Until now, the Bulgarians have not received compensation in accordance with the 1957 Handicapped from Nazi Persecution Law.

survivors march 248.88 (photo credit: Ariel Jerozolimski [file])
survivors march 248.88
(photo credit: Ariel Jerozolimski [file])
The state will have to pay the estimated 2,000 Bulgarian Holocaust survivors in Israel NIS 200 million up front in retroactive compensation payments for their suffering during World War II, the Supreme Court ruled on Wednesday. Until now, the Bulgarians have not received compensation in accordance with the 1957 Handicapped from Nazi Persecution Law. The authority in charge of implementing the law rejected claims by Bulgarian survivors on the grounds that they did not meet the criteria for being eligible for the compensation.
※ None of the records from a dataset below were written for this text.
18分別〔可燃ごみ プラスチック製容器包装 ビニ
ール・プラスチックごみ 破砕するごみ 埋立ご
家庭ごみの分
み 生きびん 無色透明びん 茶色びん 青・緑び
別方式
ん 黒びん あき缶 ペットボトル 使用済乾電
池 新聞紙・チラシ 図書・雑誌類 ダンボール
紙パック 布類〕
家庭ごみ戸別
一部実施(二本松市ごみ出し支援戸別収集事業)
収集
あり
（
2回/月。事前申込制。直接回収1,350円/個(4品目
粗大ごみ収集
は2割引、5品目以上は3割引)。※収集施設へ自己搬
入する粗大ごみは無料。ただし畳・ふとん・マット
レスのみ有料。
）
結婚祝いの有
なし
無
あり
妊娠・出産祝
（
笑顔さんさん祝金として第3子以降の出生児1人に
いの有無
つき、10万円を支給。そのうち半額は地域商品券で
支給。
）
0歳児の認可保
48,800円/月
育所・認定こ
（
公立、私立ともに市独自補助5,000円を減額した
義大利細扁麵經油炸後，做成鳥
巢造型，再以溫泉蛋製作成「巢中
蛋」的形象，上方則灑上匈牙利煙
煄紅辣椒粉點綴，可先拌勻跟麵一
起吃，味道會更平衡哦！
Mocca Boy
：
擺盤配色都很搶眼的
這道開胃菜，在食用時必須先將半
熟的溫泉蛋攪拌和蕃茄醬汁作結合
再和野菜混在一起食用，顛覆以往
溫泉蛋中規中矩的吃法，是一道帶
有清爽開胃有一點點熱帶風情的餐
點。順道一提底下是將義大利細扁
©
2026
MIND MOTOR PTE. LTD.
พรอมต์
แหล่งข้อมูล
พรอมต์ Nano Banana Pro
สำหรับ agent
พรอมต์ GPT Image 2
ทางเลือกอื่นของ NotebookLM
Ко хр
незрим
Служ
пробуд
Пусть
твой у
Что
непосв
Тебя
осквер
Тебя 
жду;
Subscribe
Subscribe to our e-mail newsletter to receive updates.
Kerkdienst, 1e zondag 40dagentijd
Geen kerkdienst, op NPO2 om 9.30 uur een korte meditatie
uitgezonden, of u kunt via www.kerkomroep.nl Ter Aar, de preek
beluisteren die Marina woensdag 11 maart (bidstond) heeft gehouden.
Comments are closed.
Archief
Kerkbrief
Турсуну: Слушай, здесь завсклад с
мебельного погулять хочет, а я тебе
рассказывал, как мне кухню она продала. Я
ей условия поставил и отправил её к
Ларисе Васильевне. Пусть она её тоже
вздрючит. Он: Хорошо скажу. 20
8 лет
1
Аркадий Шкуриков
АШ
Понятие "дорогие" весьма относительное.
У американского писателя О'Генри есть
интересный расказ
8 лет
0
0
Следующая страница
Some of the survivors appealed against the decision of the authority in a legal procedure that ended on October 9, 2005, when the High Court of Justice ruled that the loss of freedom suffered by the Bulgarian survivors, who had been forcibly uprooted from their homes during the war, did meet the criteria of the 1957 law. This, even though the expulsion took place outside the territories conquered by Nazi Germany and the Jews were not escorted by armed guards to their new residences. In light of the High Court decision, some of the survivors asked the authority to reconsider their applications for compensation. The authority allegedly dragged out the procedures and then rejected the applications on the grounds that the High Court decision had not specifically overturned the authority's original rejection. Despite the authority's decision, then-finance minister Avraham Hirchson in July 2006 ordered that the Bulgarian survivors should be given the monthly compensation from now on. A committee established to hear appeals against the decisions of the authority went even further, saying that those who had reapplied for compensation should receive it retroactively from the day of their original application. The authority rejected the committee's decision and appealed to the district court. In return, the survivors petitioned the High Court, asking it to order the authority to obey the appeals committee decision even though the matter was in the hands of the district court and there was a possibility that the authority would eventually win its appeal. However, the petitioners warned that time was of the essence because the mortality rate of the elderly survivors was so high. Justice Yoram Danziger accepted the petition and ordered the authority to immediately give the survivors their retroactive compensation.